◆ What to work on
Text only, exactly as given: reproduce the entries below without their pictures.

(Human pose keypoint data)
● ● ● ● ● ● ●

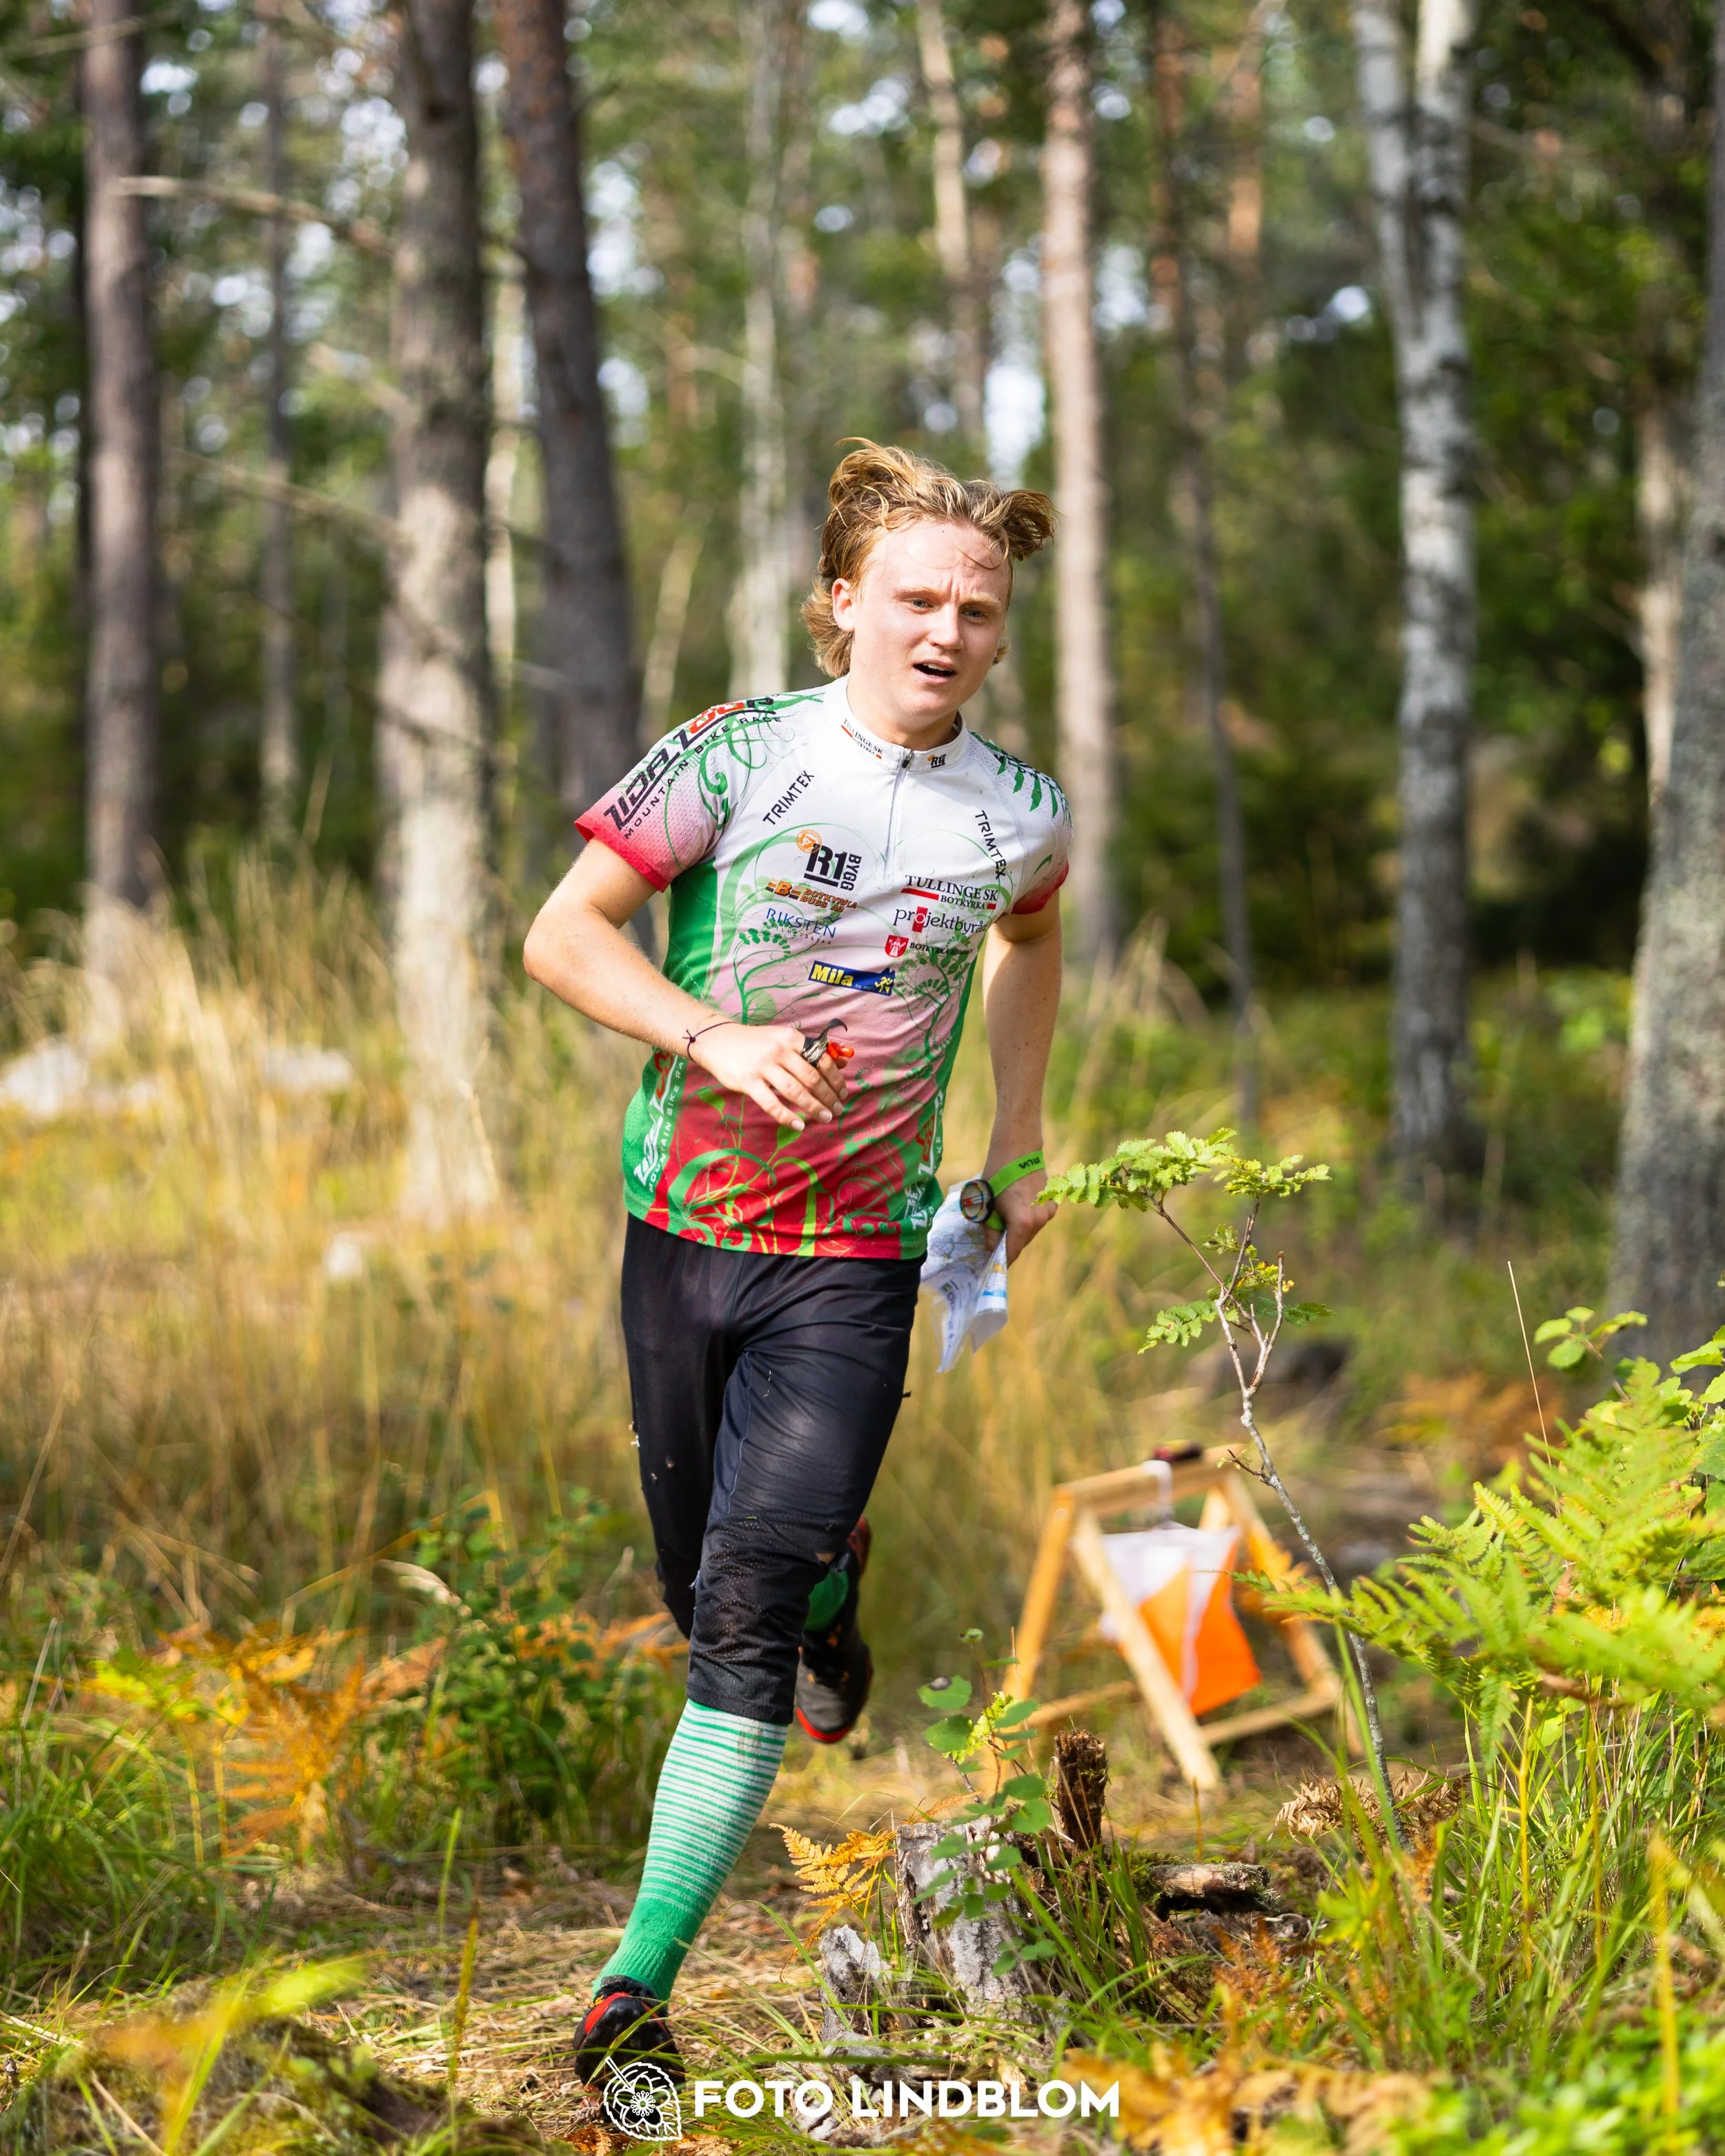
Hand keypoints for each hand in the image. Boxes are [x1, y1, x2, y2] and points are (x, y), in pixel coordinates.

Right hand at [687, 1021, 850, 1131]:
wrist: (719, 1041)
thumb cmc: (757, 1043)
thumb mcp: (784, 1039)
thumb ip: (811, 1051)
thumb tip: (843, 1063)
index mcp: (791, 1038)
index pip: (822, 1060)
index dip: (835, 1079)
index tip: (843, 1093)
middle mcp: (779, 1050)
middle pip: (811, 1078)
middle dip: (828, 1097)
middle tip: (836, 1110)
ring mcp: (763, 1066)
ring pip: (795, 1092)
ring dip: (814, 1108)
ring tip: (824, 1118)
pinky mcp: (748, 1081)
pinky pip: (772, 1104)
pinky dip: (788, 1117)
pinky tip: (799, 1124)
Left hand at [993, 1167, 1054, 1265]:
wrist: (1018, 1150)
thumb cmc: (998, 1176)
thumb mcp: (988, 1206)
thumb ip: (990, 1231)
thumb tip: (991, 1249)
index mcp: (1023, 1222)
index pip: (1011, 1252)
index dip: (1000, 1261)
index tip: (991, 1266)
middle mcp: (1040, 1220)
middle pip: (1022, 1242)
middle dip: (1008, 1244)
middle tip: (993, 1240)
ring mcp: (1048, 1212)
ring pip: (1030, 1231)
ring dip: (1017, 1231)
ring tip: (1003, 1217)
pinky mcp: (1052, 1203)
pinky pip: (1037, 1220)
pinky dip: (1026, 1220)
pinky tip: (1016, 1206)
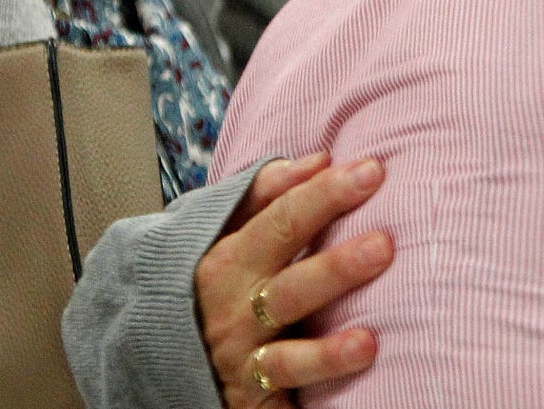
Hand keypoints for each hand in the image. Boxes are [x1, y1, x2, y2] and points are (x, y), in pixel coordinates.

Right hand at [196, 154, 393, 407]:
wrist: (158, 351)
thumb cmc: (217, 282)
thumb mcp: (229, 233)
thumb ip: (269, 194)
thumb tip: (321, 158)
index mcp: (229, 261)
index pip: (281, 221)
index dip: (325, 196)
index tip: (374, 171)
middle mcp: (234, 311)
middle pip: (289, 288)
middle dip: (335, 269)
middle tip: (385, 245)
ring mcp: (244, 359)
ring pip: (286, 357)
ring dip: (326, 352)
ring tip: (367, 342)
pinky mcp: (254, 399)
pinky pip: (283, 401)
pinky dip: (306, 401)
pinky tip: (348, 385)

● ● ● ● ● ● ●

◆ Finished task
Hand keypoints for each hand in the image. Boxes are [x1, y1, x2, y2] and points are (x, y), in pixel coordinates.

Right hand at [687, 1021, 850, 1131]:
wrist: (719, 1041)
thumb cmc: (757, 1043)
thumb mcp: (784, 1039)
thumb ip: (811, 1051)
thumb tip: (843, 1063)
index mcp: (791, 1038)
index pip: (822, 1060)
index dip: (835, 1079)
index tip: (843, 1093)
middle mcp: (779, 1050)
middle pip: (811, 1078)
middle dip: (828, 1097)
middle tip: (836, 1110)
ring mcp: (763, 1066)
ring pip: (795, 1092)
ring dip: (814, 1108)
ring tip: (824, 1118)
pinky mcp: (748, 1081)
pinky pip: (772, 1104)
pinky dip: (788, 1117)
pinky tip: (799, 1124)
Left hand at [993, 1167, 1054, 1265]:
wrist: (1018, 1150)
thumb cmc: (998, 1176)
thumb mcp: (988, 1206)
thumb ip: (990, 1231)
thumb tip: (991, 1249)
index mcp: (1023, 1222)
index pip: (1011, 1252)
index dip: (1000, 1261)
index tip: (991, 1266)
middle mcp: (1040, 1220)
middle pip: (1022, 1242)
middle dip: (1008, 1244)
middle tip: (993, 1240)
ring mcp: (1048, 1212)
ring pip: (1030, 1231)
ring dip: (1017, 1231)
ring tip: (1003, 1217)
pinky mcp: (1052, 1203)
pinky pip: (1037, 1220)
pinky dip: (1026, 1220)
pinky tip: (1016, 1206)
Hand keypoints for each hand in the image. Boxes are [x1, y1, x2, y2] and points are (x, y), in pixel coordinates.

Right hand at [196, 154, 393, 407]:
wrist: (158, 351)
thumb cmc: (217, 282)
thumb mcp: (229, 233)
thumb ip: (269, 194)
thumb tip: (321, 158)
index mcp: (229, 261)
index pip: (281, 221)
index dip: (325, 196)
index tip: (374, 171)
middle mcp: (234, 311)
middle pip: (289, 288)
middle dip: (335, 269)
middle tip: (385, 245)
ring mcp: (244, 359)
ring pip: (286, 357)
ring dip: (326, 352)
ring tip: (367, 342)
pinky mcp: (254, 399)
pinky pip: (283, 401)
pinky dip: (306, 401)
pinky tip: (348, 385)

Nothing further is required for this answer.